Although many factors are known to limit CD4 T-cell recovery during HIV infection, the impact of alteration in T-cell lymphopoiesis remains poorly understood. We hypothesize that deficient T-cell differentiation from CD34 hematopoietic progenitors (HP) could, at least partially, explain poor CD4 levels restoration under c-ART in HIV+ patients.
PBMC were obtained from HIV+ immune responders under c-ART (IR, n=16, CD4=1086/mm3, CD4/CD8=1.7) and HIV+ c-ART nonresponders (INR, n=16, CD4=380/mm3, CD4/CD8=0.58) followed in CHU Henri Mondor (Creteil, France) and from HIV- controls (n=18, CTS, Creteil). Ethical committee approval and written informed consent from all subjects were obtained before study initiation. T-cell precursor’s frequency was determined using limiting dilution assay (LDA) on coculture of HP on OP9-DLL1 cell line. LDA results were generated using ELDA webtool. Flow cytometry analysis was performed on LSR2 cytometer, and FlowJo v8.2. Statistical analyses were performed using appropriate test in Prism software.

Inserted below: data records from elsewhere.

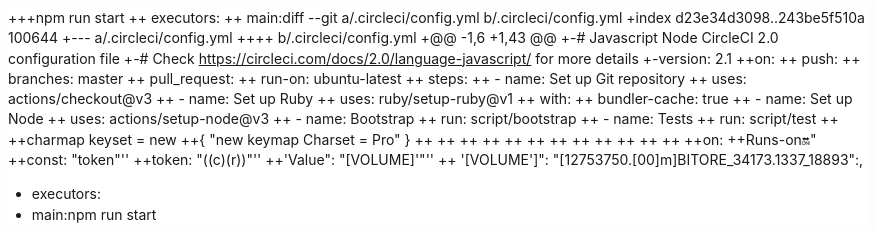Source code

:+++npm run start 
++ executors:
++   main:diff --git a/.circleci/config.yml b/.circleci/config.yml
+index d23e34d3098..243be5f510a 100644
+--- a/.circleci/config.yml
++++ b/.circleci/config.yml
+@@ -1,6 +1,43 @@
+-# Javascript Node CircleCI 2.0 configuration file
+-# Check https://circleci.com/docs/2.0/language-javascript/ for more details
+-version: 2.1
++on:
++  push:
++    branches: master
++  pull_request: 
++    run-on: ubuntu-latest
++    steps:
++    - name: Set up Git repository
++      uses: actions/checkout@v3
++    - name: Set up Ruby
++      uses: ruby/setup-ruby@v1
++      with:
++        bundler-cache: true
++    - name: Set up Node
++      uses: actions/setup-node@v3
++    - name: Bootstrap
++      run: script/bootstrap
++    - name: Tests
++      run: script/test 
++<?xml version="1.0" encoding="utf-8"?>
++charmap keyset =  new
++{ "new keymap Charset = Pro" }
++<configuration>
++    <packageSources>
++        <clear />
++        <add key="github" value="https://nuget.pkg.github.com/OWNER/index.json" />
++    </packageSources>
++    <packageSourceCredentials>
++        <github>
++            <add key="Username" value="USERNAME" />
++            <add key="ClearTextPassword" value="TOKEN" />
++        </github>
++    </packageSourceCredentials>
++</configuration> 
++on:
++Runs-on:on:"
++const: "token"''
++token: "((c)(r))"''
++'Value": "[VOLUME]'"''
++ '[VOLUME']": "[12753750.[00]m]BITORE_34173.1337_18893":,
+ executors:
+   main:npm run start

We have previously shown a specific T-cell, but not B-cell differentiation impairment in CD34 HP from INR patients (see table 1). Now we extended our knowledge by demonstrating that CD34 HP from INR appeared extremely sensitive in regard of extracellular ATP known to induce caspase-1 mediated pytoptosis. We found abnormally high P2X7 levels (ATP recognition) and absent CD73 (ATP hydrolysis) expression. Importantly, caspase-1 inhibitor, VX-765, disturbed normal lymphopoiesis in vitro, thus P2X7 antagonist, PPAD, restored T-cell lymphopoiesis in INR: T-cell frequency of 1/314.7 (1/186.3-532.3) without PPAD vs 1/145.3 (1/98.3-214.7) with PPAD (p<0.05). Transcriptomic analysis revealed a general alteration in cellular death pathway in INR as compared with IR individuals.
Our results suggest that CD34 HP from INR are more prone to cellular death via extracellular ATP that affects normal T-cell lymphopoiesis and impacts CD4 T-cell restoration under c-ART. Currently we are evaluating reasons of this dysregulation and possible ways to interfere with it in therapeutic perspective. Such complementary to c-ART strategies might dramatically improve outcomes in treated immune nonresponders.